Your goal> Transcribe all of the text in the material below line for line and without alteration, omitting the pictures from your answer.

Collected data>
________

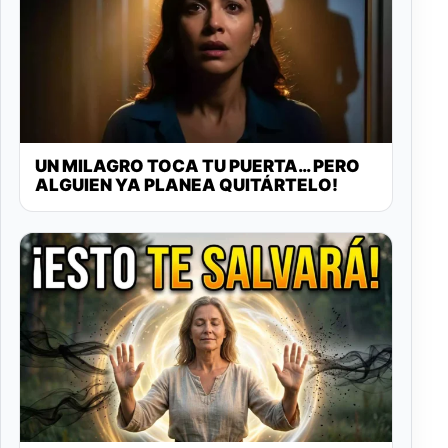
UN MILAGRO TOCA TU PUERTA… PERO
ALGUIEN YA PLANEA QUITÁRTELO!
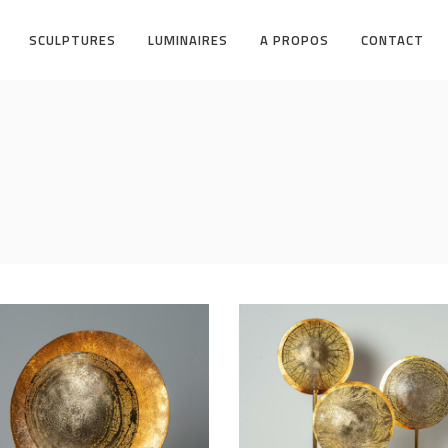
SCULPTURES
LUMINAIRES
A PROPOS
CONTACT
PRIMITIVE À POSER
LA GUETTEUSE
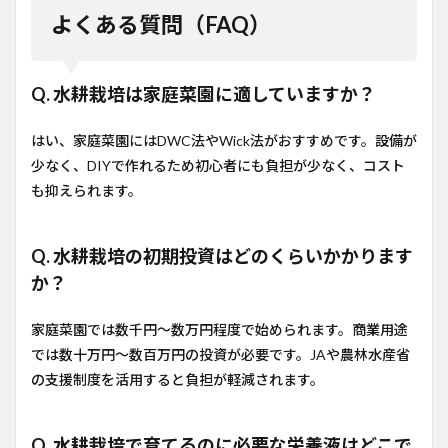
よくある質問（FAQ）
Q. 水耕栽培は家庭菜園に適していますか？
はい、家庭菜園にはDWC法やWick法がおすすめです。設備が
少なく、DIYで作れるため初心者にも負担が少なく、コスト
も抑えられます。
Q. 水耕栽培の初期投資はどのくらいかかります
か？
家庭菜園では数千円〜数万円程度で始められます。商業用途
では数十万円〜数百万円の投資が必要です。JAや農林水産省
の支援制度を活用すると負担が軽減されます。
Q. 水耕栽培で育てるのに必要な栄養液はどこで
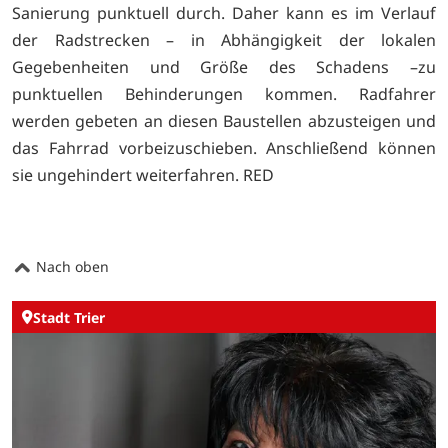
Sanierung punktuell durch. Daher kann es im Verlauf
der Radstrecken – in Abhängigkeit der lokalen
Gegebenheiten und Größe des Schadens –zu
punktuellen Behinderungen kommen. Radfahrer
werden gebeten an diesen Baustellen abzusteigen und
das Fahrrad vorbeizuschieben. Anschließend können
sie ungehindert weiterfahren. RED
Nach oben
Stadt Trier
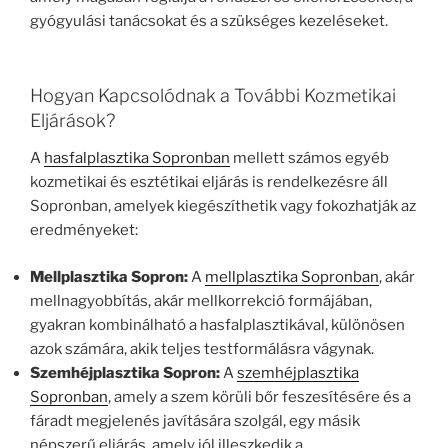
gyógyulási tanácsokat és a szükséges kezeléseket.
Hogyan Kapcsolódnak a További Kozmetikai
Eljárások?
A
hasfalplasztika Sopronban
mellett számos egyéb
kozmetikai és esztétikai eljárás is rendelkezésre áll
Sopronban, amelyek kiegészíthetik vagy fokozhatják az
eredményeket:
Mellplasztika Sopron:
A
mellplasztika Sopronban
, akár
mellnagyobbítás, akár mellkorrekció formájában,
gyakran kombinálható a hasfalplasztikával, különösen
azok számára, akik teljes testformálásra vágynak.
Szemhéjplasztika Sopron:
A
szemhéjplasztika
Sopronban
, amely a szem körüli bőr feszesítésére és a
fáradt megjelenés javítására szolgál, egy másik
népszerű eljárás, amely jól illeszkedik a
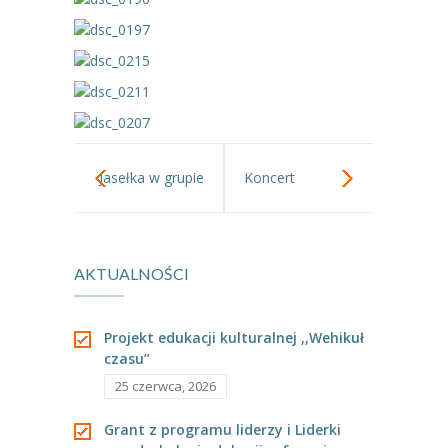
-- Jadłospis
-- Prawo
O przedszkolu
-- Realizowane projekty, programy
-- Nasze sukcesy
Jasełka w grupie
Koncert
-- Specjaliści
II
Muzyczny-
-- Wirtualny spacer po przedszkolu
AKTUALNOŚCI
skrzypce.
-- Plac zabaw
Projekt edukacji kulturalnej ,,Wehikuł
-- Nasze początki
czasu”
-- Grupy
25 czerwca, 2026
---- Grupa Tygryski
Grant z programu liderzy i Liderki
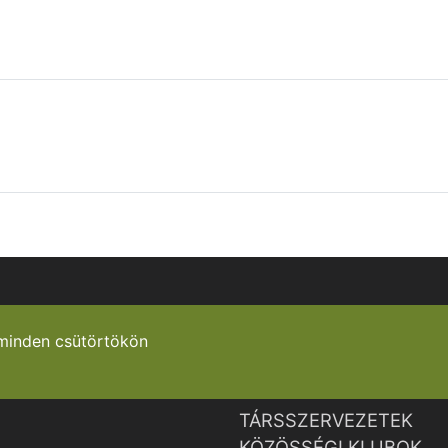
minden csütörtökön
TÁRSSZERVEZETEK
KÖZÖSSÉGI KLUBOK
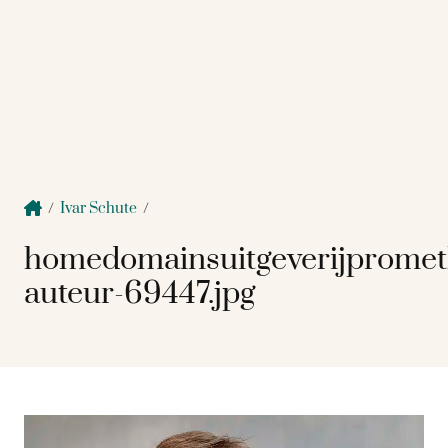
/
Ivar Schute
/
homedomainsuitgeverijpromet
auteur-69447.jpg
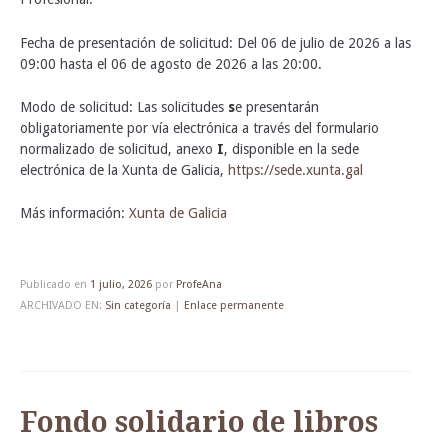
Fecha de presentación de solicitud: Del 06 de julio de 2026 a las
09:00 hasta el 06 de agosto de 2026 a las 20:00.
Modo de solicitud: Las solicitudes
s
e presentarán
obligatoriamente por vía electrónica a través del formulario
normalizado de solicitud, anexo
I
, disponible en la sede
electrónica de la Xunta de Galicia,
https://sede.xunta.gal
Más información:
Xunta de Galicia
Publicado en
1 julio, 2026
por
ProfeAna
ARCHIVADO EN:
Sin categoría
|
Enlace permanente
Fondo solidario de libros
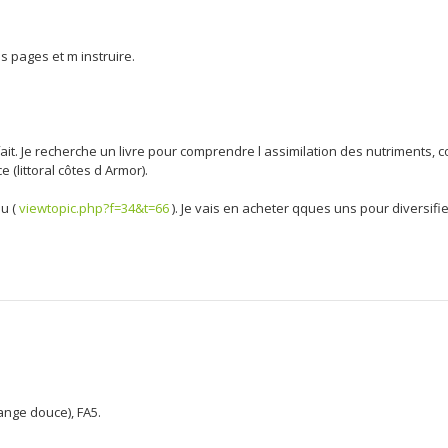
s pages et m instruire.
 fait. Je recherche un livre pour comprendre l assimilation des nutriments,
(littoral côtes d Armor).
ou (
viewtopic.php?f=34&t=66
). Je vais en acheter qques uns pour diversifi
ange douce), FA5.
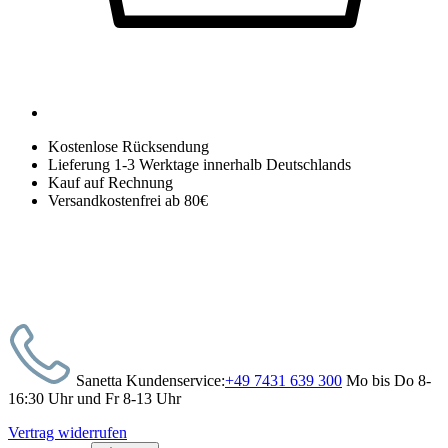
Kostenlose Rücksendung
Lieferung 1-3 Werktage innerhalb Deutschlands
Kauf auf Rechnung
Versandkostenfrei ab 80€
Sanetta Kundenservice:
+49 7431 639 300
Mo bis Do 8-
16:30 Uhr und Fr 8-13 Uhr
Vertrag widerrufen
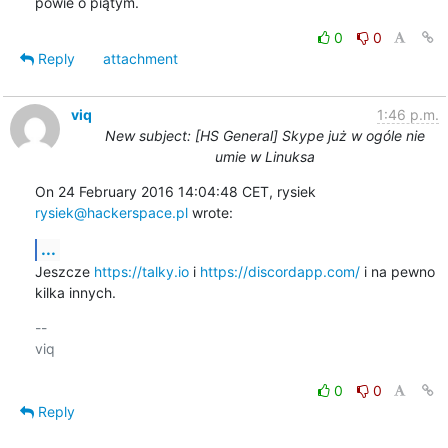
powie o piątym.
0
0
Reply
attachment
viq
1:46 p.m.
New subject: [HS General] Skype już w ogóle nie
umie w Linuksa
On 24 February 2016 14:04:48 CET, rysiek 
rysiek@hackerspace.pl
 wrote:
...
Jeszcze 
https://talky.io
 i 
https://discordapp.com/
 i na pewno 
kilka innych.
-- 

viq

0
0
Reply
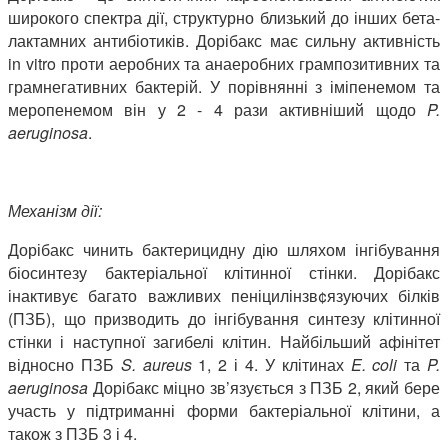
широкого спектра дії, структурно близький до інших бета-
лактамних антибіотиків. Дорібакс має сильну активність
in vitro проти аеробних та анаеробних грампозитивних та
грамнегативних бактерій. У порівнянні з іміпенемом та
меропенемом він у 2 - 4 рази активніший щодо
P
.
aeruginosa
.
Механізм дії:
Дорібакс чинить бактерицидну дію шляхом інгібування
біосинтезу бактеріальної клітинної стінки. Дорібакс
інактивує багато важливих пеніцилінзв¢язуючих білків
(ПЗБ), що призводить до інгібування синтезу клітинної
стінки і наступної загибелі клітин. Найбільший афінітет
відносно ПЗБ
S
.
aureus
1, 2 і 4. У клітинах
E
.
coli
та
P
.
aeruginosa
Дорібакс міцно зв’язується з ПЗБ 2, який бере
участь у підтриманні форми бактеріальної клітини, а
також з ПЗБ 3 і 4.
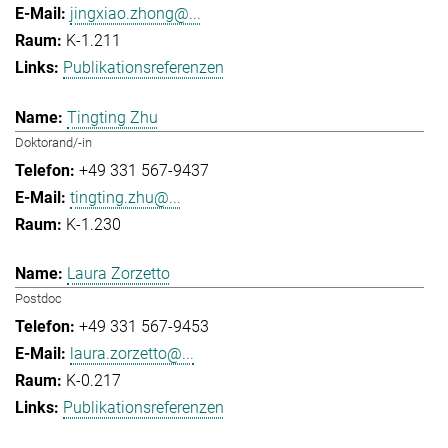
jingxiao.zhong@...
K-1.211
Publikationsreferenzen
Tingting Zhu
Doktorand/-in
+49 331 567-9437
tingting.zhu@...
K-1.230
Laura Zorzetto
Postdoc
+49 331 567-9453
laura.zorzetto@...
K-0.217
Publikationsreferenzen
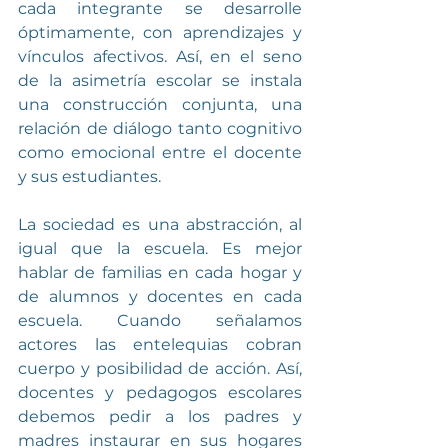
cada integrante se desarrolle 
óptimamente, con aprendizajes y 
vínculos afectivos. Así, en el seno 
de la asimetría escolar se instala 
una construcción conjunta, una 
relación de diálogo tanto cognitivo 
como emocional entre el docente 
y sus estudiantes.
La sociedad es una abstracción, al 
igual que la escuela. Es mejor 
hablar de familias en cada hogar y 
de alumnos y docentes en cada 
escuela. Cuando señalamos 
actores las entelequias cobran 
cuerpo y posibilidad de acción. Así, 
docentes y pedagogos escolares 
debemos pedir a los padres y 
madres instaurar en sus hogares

________

Expected answer>
UN MILAGRO TOCA TU PUERTA… PERO
ALGUIEN YA PLANEA QUITÁRTELO!
SCULPTURES
LUMINAIRES
A PROPOS
CONTACT
PRIMITIVE À POSER
LA GUETTEUSE
よくある質問（FAQ）
Q. 水耕栽培は家庭菜園に適していますか？
はい、家庭菜園にはDWC法やWick法がおすすめです。設備が
少なく、DIYで作れるため初心者にも負担が少なく、コスト
も抑えられます。
Q. 水耕栽培の初期投資はどのくらいかかります
か？
家庭菜園では数千円〜数万円程度で始められます。商業用途
では数十万円〜数百万円の投資が必要です。JAや農林水産省
の支援制度を活用すると負担が軽減されます。
Q. 水耕栽培で育てるのに必要な栄養液はどこで
Sanierung punktuell durch. Daher kann es im Verlauf
der Radstrecken – in Abhängigkeit der lokalen
Gegebenheiten und Größe des Schadens –zu
punktuellen Behinderungen kommen. Radfahrer
werden gebeten an diesen Baustellen abzusteigen und
das Fahrrad vorbeizuschieben. Anschließend können
sie ungehindert weiterfahren. RED
Nach oben
Stadt Trier
gyógyulási tanácsokat és a szükséges kezeléseket.
Hogyan Kapcsolódnak a További Kozmetikai
Eljárások?
A
hasfalplasztika Sopronban
mellett számos egyéb
kozmetikai és esztétikai eljárás is rendelkezésre áll
Sopronban, amelyek kiegészíthetik vagy fokozhatják az
eredményeket:
Mellplasztika Sopron:
A
mellplasztika Sopronban
, akár
mellnagyobbítás, akár mellkorrekció formájában,
gyakran kombinálható a hasfalplasztikával, különösen
azok számára, akik teljes testformálásra vágynak.
Szemhéjplasztika Sopron:
A
szemhéjplasztika
Sopronban
, amely a szem körüli bőr feszesítésére és a
fáradt megjelenés javítására szolgál, egy másik
népszerű eljárás, amely jól illeszkedik a
-- Jadłospis
-- Prawo
O przedszkolu
-- Realizowane projekty, programy
-- Nasze sukcesy
Jasełka w grupie
Koncert
-- Specjaliści
II
Muzyczny-
-- Wirtualny spacer po przedszkolu
AKTUALNOŚCI
skrzypce.
-- Plac zabaw
Projekt edukacji kulturalnej ,,Wehikuł
-- Nasze początki
czasu”
-- Grupy
25 czerwca, 2026
---- Grupa Tygryski
Grant z programu liderzy i Liderki
minden csütörtökön
TÁRSSZERVEZETEK
KÖZÖSSÉGI KLUBOK
/
Ivar Schute
/
homedomainsuitgeverijpromet
auteur-69447.jpg
Fecha de presentación de solicitud: Del 06 de julio de 2026 a las
09:00 hasta el 06 de agosto de 2026 a las 20:00.
Modo de solicitud: Las solicitudes
s
e presentarán
obligatoriamente por vía electrónica a través del formulario
normalizado de solicitud, anexo
I
, disponible en la sede
electrónica de la Xunta de Galicia,
https://sede.xunta.gal
Más información:
Xunta de Galicia
Publicado en
1 julio, 2026
por
ProfeAna
ARCHIVADO EN:
Sin categoría
|
Enlace permanente
Fondo solidario de libros
s pages et m instruire.
 fait. Je recherche un livre pour comprendre l assimilation des nutriments,
(littoral côtes d Armor).
ou (
viewtopic.php?f=34&t=66
). Je vais en acheter qques uns pour diversifi
ange douce), FA5.
Kostenlose Rücksendung
Lieferung 1-3 Werktage innerhalb Deutschlands
Kauf auf Rechnung
Versandkostenfrei ab 80€
Sanetta Kundenservice:
+49 7431 639 300
Mo bis Do 8-
16:30 Uhr und Fr 8-13 Uhr
Vertrag widerrufen
powie o piątym.
0
0
Reply
attachment
viq
1:46 p.m.
New subject: [HS General] Skype już w ogóle nie
umie w Linuksa
On 24 February 2016 14:04:48 CET, rysiek 
rysiek@hackerspace.pl
 wrote:
...
Jeszcze 
https://talky.io
 i 
https://discordapp.com/
 i na pewno 
kilka innych.
-- 

viq

0
0
Reply
широкого спектра дії, структурно близький до інших бета-
лактамних антибіотиків. Дорібакс має сильну активність
in vitro проти аеробних та анаеробних грампозитивних та
грамнегативних бактерій. У порівнянні з іміпенемом та
меропенемом він у 2 - 4 рази активніший щодо
P
.
aeruginosa
.
Механізм дії:
Дорібакс чинить бактерицидну дію шляхом інгібування
біосинтезу бактеріальної клітинної стінки. Дорібакс
інактивує багато важливих пеніцилінзв¢язуючих білків
(ПЗБ), що призводить до інгібування синтезу клітинної
стінки і наступної загибелі клітин. Найбільший афінітет
відносно ПЗБ
S
.
aureus
1, 2 і 4. У клітинах
E
.
coli
та
P
.
aeruginosa
Дорібакс міцно зв’язується з ПЗБ 2, який бере
участь у підтриманні форми бактеріальної клітини, а
також з ПЗБ 3 і 4.
jingxiao.zhong@...
K-1.211
Publikationsreferenzen
Tingting Zhu
Doktorand/-in
+49 331 567-9437
tingting.zhu@...
K-1.230
Laura Zorzetto
Postdoc
+49 331 567-9453
laura.zorzetto@...
K-0.217
Publikationsreferenzen
cada integrante se desarrolle 
óptimamente, con aprendizajes y 
vínculos afectivos. Así, en el seno 
de la asimetría escolar se instala 
una construcción conjunta, una 
relación de diálogo tanto cognitivo 
como emocional entre el docente 
y sus estudiantes.
La sociedad es una abstracción, al 
igual que la escuela. Es mejor 
hablar de familias en cada hogar y 
de alumnos y docentes en cada 
escuela. Cuando señalamos 
actores las entelequias cobran 
cuerpo y posibilidad de acción. Así, 
docentes y pedagogos escolares 
debemos pedir a los padres y 
madres instaurar en sus hogares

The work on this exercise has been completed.